## Task set
a – Name every real person mentioned in the review of Heading South.
b – In the review of Heading South, in what period is the film set?
c – Duplicate everything in the review of Heading South from "Too bad they" down to "their native country.".

## Selected passage
Content starts

Filmgoers and film critics alike complain that there are never any good roles these days for middle-aged women, other than Meryl Streep, of course. Heading South dispels that notion with the casting of two middle-aged women in strong roles. Briton Charlotte Rampling is 60, and has been in films for 40 years. Karen Young, a 50 year old American actress with a previously low-profile career, is finally given an opportunity to shine in both this film, and the new Matt Dillon release Factotum. Both Rampling and Young put to rest the notion that younger is better... and sexier.

Too bad they don't have a better vehicle for their star wares. In Heading South, set in the late 1970s, lonely, affluent white ladies journey to a secluded resort on the tip of Haiti. The location is breathtaking, the food is good, and the staff is impeccable. But the main attraction in this paradise is the availability of the handsome young locals, some barely legal, who serve as gigolos for more money than they could ever make in their native country.

Content ends

## Record extracts
Content starts

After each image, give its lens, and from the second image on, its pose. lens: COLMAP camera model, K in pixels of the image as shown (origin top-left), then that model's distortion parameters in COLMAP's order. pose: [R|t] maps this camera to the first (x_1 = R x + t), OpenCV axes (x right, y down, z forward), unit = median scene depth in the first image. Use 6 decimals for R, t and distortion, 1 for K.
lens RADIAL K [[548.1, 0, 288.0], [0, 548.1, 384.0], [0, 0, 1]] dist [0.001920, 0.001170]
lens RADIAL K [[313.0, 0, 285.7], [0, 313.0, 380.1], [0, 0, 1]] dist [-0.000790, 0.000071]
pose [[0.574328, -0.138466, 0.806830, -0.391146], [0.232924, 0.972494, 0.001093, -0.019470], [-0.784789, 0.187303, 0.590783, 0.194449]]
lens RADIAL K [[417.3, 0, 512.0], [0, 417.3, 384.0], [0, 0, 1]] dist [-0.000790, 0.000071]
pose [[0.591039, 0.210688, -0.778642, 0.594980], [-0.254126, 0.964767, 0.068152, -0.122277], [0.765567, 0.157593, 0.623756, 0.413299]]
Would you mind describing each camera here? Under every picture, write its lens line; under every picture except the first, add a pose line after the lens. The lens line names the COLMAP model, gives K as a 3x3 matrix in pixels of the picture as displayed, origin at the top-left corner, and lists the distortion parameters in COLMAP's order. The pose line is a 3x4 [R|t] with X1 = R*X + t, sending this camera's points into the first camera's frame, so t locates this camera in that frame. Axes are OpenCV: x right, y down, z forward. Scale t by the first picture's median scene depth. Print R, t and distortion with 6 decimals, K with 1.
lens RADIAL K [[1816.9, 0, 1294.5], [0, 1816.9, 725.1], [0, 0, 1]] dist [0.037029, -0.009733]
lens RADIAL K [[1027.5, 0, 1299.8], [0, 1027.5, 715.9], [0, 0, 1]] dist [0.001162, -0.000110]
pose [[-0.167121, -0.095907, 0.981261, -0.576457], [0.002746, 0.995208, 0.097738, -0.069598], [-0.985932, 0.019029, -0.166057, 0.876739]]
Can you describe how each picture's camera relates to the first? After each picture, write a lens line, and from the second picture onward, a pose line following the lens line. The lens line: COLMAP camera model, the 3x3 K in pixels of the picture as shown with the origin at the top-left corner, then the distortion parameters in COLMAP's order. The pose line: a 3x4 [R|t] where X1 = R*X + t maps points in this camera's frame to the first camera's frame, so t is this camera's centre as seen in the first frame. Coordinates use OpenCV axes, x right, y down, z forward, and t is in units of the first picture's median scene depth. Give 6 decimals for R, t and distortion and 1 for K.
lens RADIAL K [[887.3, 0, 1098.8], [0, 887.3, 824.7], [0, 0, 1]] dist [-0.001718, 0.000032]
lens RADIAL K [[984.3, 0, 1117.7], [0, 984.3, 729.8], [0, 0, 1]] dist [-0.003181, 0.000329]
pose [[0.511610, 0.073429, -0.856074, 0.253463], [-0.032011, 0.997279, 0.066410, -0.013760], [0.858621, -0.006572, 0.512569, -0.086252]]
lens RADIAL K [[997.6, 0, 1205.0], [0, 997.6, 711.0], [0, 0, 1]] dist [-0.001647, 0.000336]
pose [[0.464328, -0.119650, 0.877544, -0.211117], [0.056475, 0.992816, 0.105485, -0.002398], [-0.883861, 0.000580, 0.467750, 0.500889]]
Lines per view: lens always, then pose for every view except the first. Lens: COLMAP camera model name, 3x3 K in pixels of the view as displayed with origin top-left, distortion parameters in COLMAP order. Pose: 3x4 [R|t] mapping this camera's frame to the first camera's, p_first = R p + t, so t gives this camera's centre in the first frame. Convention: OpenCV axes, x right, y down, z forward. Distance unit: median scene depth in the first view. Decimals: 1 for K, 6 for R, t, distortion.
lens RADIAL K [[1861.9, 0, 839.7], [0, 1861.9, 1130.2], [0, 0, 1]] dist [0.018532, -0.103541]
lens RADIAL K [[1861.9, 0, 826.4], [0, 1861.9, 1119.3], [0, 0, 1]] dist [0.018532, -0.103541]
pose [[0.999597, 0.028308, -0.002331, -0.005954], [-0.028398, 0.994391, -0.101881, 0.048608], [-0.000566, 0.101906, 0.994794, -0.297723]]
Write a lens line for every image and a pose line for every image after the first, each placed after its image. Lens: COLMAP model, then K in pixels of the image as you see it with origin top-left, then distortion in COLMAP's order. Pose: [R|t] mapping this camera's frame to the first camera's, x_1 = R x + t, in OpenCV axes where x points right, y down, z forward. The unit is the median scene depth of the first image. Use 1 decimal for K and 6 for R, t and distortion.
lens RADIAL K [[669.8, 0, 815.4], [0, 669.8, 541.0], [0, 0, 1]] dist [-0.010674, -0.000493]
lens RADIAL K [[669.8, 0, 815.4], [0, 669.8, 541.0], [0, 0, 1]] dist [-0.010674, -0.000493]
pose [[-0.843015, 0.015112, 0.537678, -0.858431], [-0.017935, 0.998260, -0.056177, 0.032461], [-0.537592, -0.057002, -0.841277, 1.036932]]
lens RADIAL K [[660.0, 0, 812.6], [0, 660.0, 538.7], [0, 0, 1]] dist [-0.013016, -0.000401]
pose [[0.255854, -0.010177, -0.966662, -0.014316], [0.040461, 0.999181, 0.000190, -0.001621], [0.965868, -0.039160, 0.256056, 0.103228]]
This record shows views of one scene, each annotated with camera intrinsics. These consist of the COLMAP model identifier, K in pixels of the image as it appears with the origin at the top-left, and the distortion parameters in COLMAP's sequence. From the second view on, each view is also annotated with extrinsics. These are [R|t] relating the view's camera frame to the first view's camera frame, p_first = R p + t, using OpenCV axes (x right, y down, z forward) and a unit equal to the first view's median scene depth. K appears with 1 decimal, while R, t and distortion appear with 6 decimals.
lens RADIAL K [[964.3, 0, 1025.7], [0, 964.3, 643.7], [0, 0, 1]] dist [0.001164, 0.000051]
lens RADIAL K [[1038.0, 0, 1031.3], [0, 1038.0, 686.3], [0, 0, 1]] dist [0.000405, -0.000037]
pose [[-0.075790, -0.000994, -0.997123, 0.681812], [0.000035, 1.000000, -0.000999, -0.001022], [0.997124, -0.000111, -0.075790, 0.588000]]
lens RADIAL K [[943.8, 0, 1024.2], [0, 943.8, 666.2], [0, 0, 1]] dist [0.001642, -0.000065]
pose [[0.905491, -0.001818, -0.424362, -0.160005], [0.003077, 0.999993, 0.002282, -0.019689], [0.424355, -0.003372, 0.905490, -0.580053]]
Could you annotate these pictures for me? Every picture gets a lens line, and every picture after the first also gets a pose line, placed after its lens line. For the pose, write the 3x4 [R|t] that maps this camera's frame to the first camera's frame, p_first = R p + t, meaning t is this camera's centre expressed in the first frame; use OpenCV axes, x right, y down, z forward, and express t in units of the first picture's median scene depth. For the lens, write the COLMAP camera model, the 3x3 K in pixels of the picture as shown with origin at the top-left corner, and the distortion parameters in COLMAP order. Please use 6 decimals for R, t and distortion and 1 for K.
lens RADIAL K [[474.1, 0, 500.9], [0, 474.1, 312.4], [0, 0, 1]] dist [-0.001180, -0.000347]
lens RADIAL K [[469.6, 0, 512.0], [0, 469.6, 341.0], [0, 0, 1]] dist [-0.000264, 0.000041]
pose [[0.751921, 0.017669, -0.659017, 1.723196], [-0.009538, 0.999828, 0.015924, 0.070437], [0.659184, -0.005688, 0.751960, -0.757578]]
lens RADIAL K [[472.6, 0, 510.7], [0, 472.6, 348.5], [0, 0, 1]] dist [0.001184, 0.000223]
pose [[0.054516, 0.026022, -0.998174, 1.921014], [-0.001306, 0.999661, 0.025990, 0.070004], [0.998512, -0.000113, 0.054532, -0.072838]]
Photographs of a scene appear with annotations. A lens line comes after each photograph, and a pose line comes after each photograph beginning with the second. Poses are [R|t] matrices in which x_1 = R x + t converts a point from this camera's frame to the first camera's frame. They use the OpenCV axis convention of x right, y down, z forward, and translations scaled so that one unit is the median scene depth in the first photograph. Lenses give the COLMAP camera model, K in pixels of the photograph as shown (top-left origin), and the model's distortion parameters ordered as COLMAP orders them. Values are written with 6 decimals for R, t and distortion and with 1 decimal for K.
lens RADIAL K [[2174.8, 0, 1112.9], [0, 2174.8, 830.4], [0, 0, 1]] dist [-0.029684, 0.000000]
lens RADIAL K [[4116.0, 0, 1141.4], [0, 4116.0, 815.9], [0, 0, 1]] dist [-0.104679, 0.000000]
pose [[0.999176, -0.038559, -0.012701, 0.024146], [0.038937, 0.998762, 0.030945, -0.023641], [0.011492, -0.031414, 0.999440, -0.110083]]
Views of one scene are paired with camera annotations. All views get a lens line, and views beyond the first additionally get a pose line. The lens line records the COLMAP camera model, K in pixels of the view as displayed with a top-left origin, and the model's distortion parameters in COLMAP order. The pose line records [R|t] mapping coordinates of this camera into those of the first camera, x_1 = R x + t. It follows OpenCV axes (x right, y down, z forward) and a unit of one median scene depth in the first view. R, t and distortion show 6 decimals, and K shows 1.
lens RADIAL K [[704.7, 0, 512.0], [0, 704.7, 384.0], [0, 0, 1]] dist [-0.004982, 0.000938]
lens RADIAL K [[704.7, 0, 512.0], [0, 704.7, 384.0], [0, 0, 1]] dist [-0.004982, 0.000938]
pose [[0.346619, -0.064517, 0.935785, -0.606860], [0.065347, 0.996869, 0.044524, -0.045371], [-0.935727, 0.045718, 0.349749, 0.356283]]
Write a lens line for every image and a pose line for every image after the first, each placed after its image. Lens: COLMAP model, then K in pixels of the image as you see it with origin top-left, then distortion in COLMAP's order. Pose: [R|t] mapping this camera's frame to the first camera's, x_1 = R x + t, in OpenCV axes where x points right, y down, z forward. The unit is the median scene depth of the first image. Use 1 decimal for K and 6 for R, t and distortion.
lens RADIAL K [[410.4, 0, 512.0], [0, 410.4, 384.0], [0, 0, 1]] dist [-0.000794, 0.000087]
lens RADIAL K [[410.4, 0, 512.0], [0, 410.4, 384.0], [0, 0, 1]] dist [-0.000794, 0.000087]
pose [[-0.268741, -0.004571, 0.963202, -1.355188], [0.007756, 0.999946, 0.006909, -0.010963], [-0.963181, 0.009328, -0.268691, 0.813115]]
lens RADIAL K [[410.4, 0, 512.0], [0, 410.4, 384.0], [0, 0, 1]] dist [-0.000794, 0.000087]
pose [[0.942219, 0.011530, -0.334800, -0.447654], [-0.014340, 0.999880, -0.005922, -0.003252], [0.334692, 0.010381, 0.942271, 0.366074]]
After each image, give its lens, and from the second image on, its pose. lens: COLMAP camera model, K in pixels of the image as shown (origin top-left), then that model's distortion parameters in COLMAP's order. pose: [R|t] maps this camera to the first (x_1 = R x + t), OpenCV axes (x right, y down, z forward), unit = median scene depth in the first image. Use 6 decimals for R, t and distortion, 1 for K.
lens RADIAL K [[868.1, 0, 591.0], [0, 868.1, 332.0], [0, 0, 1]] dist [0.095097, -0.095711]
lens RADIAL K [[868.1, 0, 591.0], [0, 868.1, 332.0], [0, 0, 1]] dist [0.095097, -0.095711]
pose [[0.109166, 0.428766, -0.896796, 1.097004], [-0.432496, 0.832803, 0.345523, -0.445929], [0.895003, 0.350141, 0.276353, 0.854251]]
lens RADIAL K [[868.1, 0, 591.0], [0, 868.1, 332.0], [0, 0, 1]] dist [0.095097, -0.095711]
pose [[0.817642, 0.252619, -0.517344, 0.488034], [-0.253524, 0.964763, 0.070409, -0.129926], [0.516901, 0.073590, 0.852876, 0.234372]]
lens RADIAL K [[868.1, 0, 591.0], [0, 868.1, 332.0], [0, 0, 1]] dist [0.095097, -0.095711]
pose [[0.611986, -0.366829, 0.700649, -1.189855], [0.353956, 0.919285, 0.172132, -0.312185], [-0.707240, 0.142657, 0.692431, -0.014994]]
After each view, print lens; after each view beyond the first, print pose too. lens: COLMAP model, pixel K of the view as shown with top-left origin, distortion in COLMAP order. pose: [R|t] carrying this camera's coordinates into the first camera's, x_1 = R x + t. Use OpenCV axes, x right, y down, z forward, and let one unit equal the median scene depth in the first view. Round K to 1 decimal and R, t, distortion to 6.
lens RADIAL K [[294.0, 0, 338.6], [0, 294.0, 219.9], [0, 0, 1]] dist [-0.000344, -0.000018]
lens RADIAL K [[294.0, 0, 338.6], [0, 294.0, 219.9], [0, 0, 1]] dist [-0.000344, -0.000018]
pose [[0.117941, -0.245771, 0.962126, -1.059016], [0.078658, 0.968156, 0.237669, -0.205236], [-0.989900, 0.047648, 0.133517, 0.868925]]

Content ends

## Numbered responses
a – Meryl Streep, Charlotte Rampling, Karen Young, Matt Dillon

b – The late 1970s.

c –
Too bad they don't have a better vehicle for their star wares. In Heading South, set in the late 1970s, lonely, affluent white ladies journey to a secluded resort on the tip of Haiti. The location is breathtaking, the food is good, and the staff is impeccable. But the main attraction in this paradise is the availability of the handsome young locals, some barely legal, who serve as gigolos for more money than they could ever make in their native country.